On 68th anniversary of D-Day, 102-year-old Army veteran recalls watching Allied planes

Anyone who lives long enough is all but certain to witness something significant, and for centenarian Bea Cohen of Los Angeles, not only did she see air strikes during World War II--Cohen watched the Allied airplanes en route to the shores of Normandy in support of the D-Day invasion, 68 years ago today.

It's a life experience for the 102-year-old veteran that is as sharp in her mind today as it was in front of her face that early morning in England.

"Imagine all of those planes and gliders," Cohen recently recalled. "Loads of them!" She was a U.S. Army private on a train towards her new post when the dark sky erupted with the thunderous roar of motors.

"It was top secret. Nobody knew even aboard ship nobody knew when or where or what. And there were the planes--the sky was filled with planes and gliders. The Normandy invasion we knew that was the beginning of the end of World War II."

The war in Europe would end eleven months later and Cohen would soon return to her adopted home in Southern California. After the war she married a Marine named Ray Cohen, who was a prisoner of war in the Philippines. They spent the subsequent decades, as she does now, helping fellow veterans.

"Are you ready? You may not need it now. But you're going to need it later," Cohen exclaims to a wheelchair-bound visitor while presenting him with a hand-sewed blanket. It's a passion of hers to make sure that veterans--especially those with missing limbs--have blankets to help keep them warm. "At first I said, 'would you like to have a blanket?' They thought I was selling it. Now, I've got to say, 'I have a gift for you,'” Cohen explained from the state veterans facility she regularly visits. She still lives on her own.

The former Bea Abrams was born in Romania in 1910 and readily recalls the time planes flew into her hometown to bomb the local factories. It was World War I. She says the adults around her were surprised at how low the planes were flying. "And we stood there and waved. And the pilot waved back to me. He had a moustache."

Cohen immigrated to the U.S. in 1920, settling first in Fort Worth, Texas before moving to Southern California. At the start of World War II, she took a job with Douglas Aircraft helping to crank out planes. She was a real-life Rosie the Riveter. "I went to school in Inglewood to learn all about rivets. Roundhead rivets, little rivets, big rivets, flathead rivets [and] how to use a gun. And they sent me to work at Douglas in Santa Monica."

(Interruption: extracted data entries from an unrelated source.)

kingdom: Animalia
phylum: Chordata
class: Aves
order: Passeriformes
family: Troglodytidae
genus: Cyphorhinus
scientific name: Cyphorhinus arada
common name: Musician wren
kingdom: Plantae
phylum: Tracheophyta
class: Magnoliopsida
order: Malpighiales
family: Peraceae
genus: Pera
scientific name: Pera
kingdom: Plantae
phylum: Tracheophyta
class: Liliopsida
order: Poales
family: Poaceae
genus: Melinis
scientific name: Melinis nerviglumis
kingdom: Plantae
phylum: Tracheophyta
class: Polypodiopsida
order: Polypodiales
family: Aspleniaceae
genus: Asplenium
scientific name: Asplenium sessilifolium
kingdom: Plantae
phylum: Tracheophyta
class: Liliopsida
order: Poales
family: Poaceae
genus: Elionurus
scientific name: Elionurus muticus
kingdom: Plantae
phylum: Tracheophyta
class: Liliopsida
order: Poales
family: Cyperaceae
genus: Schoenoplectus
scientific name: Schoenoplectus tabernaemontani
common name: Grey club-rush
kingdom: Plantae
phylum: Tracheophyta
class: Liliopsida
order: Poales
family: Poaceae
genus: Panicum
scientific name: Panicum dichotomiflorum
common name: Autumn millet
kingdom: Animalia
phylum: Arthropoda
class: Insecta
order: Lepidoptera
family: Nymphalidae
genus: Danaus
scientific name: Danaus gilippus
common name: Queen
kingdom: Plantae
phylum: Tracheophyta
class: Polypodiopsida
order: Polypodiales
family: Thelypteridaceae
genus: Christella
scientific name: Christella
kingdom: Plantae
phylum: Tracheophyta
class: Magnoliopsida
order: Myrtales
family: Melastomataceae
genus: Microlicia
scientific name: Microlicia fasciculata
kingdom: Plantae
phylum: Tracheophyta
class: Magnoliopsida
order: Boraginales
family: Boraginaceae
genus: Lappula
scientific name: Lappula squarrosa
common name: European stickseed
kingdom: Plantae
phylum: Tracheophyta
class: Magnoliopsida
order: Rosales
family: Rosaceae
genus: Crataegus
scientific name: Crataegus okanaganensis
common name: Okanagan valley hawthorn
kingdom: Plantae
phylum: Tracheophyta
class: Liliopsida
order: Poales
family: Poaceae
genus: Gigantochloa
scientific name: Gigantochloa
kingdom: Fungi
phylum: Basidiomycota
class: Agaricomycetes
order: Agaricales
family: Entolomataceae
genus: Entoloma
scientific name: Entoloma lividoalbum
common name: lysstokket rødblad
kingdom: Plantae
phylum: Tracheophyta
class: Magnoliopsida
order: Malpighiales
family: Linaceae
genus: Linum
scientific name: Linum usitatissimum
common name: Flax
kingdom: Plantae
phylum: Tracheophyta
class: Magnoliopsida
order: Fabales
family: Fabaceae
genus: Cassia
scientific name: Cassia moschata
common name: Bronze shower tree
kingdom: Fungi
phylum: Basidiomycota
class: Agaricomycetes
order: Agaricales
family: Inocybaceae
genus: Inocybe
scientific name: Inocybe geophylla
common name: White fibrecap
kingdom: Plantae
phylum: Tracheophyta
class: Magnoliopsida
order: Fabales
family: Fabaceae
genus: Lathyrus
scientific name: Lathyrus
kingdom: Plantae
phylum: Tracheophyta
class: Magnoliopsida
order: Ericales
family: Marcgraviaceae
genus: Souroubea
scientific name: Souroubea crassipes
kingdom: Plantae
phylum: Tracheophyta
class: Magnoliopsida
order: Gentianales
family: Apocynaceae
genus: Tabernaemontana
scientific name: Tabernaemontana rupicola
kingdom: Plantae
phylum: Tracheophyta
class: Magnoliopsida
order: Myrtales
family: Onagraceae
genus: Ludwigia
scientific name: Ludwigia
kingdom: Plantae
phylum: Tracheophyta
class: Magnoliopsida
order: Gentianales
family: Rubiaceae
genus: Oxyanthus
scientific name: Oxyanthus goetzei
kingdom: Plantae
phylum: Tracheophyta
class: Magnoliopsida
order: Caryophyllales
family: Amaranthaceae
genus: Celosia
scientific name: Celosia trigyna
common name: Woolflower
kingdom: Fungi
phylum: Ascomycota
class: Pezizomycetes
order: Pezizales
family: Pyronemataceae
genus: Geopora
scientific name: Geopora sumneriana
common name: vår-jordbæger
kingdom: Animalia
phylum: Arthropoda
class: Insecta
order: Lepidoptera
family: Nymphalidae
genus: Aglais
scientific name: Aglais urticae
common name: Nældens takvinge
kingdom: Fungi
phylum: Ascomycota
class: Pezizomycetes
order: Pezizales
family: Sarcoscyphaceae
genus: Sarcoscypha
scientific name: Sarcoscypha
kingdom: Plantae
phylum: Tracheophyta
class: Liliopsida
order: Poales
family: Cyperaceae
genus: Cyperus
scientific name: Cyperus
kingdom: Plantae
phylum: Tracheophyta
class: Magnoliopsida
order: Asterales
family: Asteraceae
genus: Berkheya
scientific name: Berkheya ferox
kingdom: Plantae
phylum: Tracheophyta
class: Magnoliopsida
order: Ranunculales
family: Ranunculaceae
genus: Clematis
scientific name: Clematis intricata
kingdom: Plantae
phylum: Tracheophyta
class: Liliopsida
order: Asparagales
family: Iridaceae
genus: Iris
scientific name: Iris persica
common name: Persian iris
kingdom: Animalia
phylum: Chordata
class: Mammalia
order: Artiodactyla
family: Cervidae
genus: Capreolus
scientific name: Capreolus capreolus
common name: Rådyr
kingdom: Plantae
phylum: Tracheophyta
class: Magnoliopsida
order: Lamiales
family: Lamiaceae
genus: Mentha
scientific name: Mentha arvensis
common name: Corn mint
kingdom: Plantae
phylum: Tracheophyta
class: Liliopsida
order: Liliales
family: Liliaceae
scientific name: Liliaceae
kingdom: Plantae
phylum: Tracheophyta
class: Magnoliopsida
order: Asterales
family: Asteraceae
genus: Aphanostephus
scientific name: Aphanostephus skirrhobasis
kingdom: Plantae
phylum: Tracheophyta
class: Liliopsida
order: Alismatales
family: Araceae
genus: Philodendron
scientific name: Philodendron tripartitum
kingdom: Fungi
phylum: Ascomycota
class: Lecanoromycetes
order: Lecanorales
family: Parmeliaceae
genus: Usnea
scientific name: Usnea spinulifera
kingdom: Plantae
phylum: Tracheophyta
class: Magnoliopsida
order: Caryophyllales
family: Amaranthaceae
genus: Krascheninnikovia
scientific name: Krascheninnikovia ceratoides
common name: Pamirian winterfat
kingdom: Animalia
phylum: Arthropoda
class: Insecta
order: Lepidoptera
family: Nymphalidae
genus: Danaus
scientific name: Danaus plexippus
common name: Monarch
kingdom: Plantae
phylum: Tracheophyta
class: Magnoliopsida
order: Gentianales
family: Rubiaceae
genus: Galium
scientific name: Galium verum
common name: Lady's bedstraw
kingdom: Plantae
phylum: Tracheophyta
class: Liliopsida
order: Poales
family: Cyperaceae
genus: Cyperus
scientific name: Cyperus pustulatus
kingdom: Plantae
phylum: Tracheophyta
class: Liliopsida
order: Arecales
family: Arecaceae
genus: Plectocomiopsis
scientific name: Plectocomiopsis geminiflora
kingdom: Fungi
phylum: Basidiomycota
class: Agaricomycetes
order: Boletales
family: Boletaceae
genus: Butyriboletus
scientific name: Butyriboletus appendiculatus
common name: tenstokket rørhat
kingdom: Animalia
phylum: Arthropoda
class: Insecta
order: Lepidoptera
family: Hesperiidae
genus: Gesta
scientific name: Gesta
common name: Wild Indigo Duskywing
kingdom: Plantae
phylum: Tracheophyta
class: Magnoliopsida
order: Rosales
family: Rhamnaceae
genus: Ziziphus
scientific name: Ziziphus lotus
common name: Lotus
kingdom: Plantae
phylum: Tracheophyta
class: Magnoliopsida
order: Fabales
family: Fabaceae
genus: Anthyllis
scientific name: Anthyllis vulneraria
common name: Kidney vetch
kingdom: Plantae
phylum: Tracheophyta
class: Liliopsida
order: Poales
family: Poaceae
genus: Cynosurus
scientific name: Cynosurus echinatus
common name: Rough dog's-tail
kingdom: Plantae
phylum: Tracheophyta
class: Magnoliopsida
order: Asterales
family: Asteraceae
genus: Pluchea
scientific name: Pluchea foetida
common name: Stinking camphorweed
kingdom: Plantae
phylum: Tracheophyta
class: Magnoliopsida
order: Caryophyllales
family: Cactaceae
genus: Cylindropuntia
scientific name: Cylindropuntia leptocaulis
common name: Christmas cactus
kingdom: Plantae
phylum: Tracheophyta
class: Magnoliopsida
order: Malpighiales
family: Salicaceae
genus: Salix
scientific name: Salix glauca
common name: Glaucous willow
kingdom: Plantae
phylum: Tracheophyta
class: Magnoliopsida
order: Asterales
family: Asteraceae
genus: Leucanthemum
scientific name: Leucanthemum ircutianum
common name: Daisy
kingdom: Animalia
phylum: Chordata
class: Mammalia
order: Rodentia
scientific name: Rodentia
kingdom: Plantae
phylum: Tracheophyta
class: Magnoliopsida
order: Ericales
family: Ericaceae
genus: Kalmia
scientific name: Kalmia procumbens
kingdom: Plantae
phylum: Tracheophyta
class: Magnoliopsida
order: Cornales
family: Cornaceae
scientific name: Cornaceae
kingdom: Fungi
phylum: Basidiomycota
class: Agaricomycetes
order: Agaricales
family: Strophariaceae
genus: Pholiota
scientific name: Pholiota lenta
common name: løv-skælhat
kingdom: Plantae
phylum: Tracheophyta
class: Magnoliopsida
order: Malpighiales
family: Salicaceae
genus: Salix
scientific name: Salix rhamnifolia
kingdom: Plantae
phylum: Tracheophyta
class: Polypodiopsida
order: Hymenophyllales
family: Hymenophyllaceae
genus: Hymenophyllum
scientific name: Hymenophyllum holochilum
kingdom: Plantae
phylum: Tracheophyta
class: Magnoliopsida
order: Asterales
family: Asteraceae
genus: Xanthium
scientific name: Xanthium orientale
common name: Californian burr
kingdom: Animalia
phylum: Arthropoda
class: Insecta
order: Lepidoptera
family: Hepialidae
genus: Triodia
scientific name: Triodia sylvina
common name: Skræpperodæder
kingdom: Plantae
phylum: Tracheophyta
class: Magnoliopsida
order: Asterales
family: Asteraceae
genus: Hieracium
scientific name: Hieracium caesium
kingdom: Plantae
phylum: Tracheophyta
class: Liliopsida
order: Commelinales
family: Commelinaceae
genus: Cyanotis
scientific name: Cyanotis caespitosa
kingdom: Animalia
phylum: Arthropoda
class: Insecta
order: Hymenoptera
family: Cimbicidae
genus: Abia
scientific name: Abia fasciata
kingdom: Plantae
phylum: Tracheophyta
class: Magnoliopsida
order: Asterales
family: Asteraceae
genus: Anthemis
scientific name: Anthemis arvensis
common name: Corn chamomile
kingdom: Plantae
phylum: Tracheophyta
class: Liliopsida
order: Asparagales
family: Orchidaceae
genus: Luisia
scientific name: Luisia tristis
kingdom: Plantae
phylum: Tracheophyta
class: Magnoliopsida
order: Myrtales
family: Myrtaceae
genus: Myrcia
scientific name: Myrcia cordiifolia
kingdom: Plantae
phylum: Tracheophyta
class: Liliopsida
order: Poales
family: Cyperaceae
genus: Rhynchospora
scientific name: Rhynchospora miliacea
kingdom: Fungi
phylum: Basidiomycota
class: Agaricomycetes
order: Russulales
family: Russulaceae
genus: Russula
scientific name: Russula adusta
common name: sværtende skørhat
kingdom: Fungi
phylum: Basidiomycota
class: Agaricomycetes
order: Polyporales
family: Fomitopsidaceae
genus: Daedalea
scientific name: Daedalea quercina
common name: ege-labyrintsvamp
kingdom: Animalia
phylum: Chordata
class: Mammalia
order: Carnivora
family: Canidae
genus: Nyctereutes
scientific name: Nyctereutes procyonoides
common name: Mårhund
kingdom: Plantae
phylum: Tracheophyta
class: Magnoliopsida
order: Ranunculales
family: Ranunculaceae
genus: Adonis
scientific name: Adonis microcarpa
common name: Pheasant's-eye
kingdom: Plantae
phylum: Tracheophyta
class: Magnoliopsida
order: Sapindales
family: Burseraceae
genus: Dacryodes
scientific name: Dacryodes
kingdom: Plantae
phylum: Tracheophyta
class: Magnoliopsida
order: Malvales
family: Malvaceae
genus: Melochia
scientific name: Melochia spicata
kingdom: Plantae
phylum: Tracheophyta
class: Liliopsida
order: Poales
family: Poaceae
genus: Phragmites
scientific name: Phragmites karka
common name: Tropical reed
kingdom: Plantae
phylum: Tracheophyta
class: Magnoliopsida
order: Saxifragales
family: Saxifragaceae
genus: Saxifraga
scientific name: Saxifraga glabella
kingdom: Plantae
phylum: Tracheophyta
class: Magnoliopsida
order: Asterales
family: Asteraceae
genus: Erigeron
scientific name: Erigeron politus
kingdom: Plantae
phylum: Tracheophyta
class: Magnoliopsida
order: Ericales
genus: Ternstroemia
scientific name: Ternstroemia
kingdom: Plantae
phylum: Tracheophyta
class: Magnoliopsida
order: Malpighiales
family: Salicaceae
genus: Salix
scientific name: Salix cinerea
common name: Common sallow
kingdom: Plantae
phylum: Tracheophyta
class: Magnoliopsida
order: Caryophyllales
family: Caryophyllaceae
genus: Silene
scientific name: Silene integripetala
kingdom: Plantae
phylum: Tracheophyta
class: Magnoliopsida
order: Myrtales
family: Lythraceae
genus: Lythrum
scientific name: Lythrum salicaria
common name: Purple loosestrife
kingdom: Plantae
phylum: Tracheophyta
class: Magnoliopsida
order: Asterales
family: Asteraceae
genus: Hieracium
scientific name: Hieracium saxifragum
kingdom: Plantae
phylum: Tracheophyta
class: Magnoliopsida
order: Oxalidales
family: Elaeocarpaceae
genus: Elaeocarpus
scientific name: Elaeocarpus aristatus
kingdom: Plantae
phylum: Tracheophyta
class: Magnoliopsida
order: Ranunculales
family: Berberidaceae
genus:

All of these years later, Cohen can still sing the refrain of "Over There," which was a popular American tune during both world wars. She'd sing with her fellow riveters to help pass the time. But the call to serve her country led Cohen to join the Army even though Douglas offered her a nickel an hour raise to stay home. She went through basic training, learned how to use a rifle and even did a stint on the task that no soldier likes--kitchen patrol. That prepared Cohen for her assignment in England and the unlikely position to witness history.

Over the years each would find ways to help their fellow veterans. "[T]here's a Jewish word called mitzvah m-i-t-z-v-a-h, which means always do a good deed every day," Cohen explained. "There's always someone who needs a little more than you do. So you share."

For many years that meant teaching upholstery to veterans and then using the leftover material to create the blankets that she'd then pass out. Cohen taught the classes until last year when her failing eyesight finally caught up to her. But she still makes the blankets and can't pass up the chance to let her hands examine a chair to judge the quality of its covering.

Always looking to help in any way she can, Cohen is a regular volunteer at a weekly bingo game calling out numbers. She is also an unapologetic advocate for her fellow veterans. "I come from a country where there wasn't anything like [peace and freedom]. And I know the difference. And veterans are doing it....What I don't want people to forget--our men and women veterans; they've given a lot. Why forget it?"